### GOAL 1
Using the forum thread below, answer each question in a few words:
(a) Besides mkdir, which commands does the person asking say are used in the same manner?
(b) What does the person asking say sys() is more or less equivalent to?
(c) Who posted the reply, and on what date?

----------

Elegant has asked for the wisdom of the Perl Monks concerning the following question:

Hi, I'm trying to port a few things to Windows and I'm fairly certain that how I'm translating them is incorrect despite not receiving any errors.
$self->sys('/bin/mkdir', '-p', "$self->{tmp}/attach"); $self->sys('cmd /C mkdir', '-p', "$self->{tmp}/attach");

The first line is the original (works under linux) and the second line is what I thought was correct under Windows. However, I've never see the results of any of my commands. Is my syntax correct? I have many other cases that involve ln, rm, rm -rf, mv, which are all used in the same manner.

In case you have questions about what sys() is, it's more or less system().

Replies are listed 'Best First'.
Re: Porting Commands to Windows
by LanX (Saint) on Sep 14, 2014 at 08:15 UTC
    Are you aware that Perl has it's own mkdir ? :)

    The portable way to use system calls is to try to avoid them. ;)

----------

### GOAL 2
Locate each line in the entries below that contains the word "district", and copy those lines.

### THE INPUT
----------

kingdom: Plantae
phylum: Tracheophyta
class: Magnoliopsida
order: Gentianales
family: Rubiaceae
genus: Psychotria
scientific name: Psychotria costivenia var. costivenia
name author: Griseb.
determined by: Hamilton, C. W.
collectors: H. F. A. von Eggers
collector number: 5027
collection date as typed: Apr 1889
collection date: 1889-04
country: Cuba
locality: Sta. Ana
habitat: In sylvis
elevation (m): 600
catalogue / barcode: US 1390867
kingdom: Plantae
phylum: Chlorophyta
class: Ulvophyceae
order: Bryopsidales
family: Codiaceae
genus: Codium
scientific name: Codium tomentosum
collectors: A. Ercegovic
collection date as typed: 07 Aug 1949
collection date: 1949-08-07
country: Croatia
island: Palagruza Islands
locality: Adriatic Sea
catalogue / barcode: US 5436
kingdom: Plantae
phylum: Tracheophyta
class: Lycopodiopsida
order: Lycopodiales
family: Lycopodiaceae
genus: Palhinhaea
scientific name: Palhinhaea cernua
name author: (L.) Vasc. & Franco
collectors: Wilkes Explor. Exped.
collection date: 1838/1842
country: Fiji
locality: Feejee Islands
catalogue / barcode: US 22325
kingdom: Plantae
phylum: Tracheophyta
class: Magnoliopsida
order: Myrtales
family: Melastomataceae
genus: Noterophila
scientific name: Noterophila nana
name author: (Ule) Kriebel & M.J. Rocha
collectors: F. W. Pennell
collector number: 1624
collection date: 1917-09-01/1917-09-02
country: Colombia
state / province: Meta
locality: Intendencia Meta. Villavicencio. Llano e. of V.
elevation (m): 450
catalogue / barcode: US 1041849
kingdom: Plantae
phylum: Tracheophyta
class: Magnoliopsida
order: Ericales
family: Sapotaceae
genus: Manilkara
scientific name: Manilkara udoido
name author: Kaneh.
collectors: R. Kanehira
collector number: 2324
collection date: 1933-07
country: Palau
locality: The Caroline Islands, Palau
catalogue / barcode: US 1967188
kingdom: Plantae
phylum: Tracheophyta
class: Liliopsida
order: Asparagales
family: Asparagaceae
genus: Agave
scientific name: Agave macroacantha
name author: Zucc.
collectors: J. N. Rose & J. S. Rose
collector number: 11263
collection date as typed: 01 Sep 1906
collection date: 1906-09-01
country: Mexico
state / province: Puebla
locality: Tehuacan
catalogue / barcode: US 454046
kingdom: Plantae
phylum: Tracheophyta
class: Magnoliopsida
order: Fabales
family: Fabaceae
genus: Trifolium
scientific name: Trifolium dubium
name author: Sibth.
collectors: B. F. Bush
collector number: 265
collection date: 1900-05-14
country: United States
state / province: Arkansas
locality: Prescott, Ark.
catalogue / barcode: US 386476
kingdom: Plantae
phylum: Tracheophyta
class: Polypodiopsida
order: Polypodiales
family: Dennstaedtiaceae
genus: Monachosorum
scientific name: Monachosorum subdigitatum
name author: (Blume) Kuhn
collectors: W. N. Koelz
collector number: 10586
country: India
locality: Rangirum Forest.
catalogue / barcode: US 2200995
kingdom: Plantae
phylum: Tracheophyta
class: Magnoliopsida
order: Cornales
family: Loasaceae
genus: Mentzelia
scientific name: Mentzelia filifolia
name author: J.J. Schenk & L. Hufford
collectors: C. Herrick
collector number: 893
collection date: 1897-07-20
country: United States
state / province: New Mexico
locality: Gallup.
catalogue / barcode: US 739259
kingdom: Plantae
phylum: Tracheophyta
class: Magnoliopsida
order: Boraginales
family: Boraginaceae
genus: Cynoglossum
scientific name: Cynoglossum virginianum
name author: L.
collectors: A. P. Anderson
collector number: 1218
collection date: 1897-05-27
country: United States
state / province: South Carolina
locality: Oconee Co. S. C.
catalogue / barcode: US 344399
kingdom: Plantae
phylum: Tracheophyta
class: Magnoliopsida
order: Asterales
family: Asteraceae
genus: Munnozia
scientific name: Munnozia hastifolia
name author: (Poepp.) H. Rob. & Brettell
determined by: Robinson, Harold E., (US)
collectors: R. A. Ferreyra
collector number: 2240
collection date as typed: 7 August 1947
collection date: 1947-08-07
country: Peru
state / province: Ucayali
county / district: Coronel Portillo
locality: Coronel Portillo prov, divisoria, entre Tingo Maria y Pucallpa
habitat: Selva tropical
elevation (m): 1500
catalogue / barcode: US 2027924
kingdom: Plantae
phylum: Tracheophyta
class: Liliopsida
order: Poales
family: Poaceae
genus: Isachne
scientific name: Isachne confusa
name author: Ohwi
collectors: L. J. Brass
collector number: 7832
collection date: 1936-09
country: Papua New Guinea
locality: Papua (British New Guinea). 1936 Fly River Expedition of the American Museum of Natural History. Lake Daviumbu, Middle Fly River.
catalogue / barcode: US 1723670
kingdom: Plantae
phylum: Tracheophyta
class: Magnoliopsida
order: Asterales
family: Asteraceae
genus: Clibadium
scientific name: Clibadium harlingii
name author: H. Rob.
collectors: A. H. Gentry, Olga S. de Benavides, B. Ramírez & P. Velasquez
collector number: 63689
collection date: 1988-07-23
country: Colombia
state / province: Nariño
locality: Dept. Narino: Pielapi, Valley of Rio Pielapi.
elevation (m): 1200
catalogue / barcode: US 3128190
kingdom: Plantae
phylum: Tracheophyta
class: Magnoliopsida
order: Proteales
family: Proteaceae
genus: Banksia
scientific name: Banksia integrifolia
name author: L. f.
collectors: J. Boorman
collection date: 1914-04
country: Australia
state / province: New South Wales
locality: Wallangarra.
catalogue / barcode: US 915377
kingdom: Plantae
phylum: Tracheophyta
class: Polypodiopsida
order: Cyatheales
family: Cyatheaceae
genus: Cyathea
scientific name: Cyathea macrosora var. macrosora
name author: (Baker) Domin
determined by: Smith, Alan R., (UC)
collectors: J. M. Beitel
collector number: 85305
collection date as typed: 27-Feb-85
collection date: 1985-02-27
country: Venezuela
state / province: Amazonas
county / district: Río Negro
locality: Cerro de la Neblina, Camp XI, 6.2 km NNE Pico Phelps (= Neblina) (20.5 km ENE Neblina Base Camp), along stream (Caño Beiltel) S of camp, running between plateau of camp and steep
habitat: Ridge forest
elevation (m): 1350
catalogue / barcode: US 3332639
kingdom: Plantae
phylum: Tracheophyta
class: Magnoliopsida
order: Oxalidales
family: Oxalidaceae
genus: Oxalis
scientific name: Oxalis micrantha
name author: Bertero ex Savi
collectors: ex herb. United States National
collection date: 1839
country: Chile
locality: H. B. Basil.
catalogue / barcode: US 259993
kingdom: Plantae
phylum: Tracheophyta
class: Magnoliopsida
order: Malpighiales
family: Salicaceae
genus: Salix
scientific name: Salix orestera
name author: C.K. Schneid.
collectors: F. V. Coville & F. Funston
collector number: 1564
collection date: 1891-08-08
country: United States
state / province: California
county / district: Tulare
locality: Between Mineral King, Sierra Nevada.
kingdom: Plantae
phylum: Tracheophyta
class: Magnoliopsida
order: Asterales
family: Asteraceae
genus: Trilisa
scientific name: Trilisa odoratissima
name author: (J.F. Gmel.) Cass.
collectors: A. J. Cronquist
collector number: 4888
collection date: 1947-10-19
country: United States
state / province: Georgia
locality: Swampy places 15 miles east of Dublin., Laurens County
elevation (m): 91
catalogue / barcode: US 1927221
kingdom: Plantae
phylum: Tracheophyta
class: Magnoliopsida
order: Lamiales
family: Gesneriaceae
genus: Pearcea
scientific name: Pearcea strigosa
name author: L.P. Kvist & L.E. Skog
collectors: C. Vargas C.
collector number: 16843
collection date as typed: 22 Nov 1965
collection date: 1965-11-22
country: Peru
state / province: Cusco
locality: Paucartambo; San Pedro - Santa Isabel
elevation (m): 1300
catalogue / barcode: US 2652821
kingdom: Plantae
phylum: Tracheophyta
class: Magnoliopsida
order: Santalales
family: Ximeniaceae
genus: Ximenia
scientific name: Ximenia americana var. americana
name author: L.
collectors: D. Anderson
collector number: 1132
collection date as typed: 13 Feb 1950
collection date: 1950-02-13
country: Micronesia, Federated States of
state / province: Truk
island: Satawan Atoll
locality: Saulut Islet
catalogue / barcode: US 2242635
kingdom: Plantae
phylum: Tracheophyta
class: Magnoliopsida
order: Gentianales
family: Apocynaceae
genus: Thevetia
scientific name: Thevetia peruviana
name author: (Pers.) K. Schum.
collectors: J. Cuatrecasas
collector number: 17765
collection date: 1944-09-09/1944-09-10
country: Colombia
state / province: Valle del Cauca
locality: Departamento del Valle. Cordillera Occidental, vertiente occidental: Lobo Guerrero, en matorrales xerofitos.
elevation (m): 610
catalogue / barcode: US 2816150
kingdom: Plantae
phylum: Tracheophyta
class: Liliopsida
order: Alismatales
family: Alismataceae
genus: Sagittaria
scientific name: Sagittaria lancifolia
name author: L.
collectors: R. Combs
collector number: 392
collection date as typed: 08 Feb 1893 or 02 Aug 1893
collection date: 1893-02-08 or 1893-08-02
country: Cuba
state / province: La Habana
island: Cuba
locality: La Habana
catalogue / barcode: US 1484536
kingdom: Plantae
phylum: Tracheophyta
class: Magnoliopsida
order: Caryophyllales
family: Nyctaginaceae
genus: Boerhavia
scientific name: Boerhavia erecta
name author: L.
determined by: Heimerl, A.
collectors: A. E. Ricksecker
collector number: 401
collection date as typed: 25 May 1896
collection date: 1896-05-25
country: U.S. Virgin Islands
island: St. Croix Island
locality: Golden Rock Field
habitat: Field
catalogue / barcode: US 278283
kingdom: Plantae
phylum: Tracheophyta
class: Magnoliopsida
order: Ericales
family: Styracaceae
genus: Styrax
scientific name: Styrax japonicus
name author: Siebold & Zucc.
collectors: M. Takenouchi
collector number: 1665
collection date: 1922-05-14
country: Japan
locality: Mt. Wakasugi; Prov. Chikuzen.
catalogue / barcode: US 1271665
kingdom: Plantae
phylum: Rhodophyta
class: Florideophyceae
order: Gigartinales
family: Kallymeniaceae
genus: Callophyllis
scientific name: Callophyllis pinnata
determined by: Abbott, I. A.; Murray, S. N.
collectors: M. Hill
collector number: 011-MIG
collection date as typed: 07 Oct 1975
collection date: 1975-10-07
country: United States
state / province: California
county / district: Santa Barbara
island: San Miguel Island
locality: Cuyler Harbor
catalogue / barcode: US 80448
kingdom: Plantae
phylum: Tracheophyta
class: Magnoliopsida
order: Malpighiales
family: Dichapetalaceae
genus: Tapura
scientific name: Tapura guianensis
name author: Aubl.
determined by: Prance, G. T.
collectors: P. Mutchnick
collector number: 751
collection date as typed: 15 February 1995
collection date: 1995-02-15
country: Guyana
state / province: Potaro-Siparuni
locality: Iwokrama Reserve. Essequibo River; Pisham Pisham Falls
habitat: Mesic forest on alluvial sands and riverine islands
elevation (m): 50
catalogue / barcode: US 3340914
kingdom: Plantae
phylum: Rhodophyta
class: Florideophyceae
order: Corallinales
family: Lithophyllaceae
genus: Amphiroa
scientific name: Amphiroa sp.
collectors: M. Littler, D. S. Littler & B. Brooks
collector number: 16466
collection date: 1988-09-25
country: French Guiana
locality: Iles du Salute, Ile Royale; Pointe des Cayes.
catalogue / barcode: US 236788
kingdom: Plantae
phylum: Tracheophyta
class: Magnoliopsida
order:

----------

### EXERCISE RESPONSE 1
(a) ln, rm, rm -rf, and mv
(b) system()
(c) LanX, on Sep 14, 2014

### EXERCISE RESPONSE 2
county / district: Coronel Portillo
county / district: Río Negro
county / district: Tulare
county / district: Santa Barbara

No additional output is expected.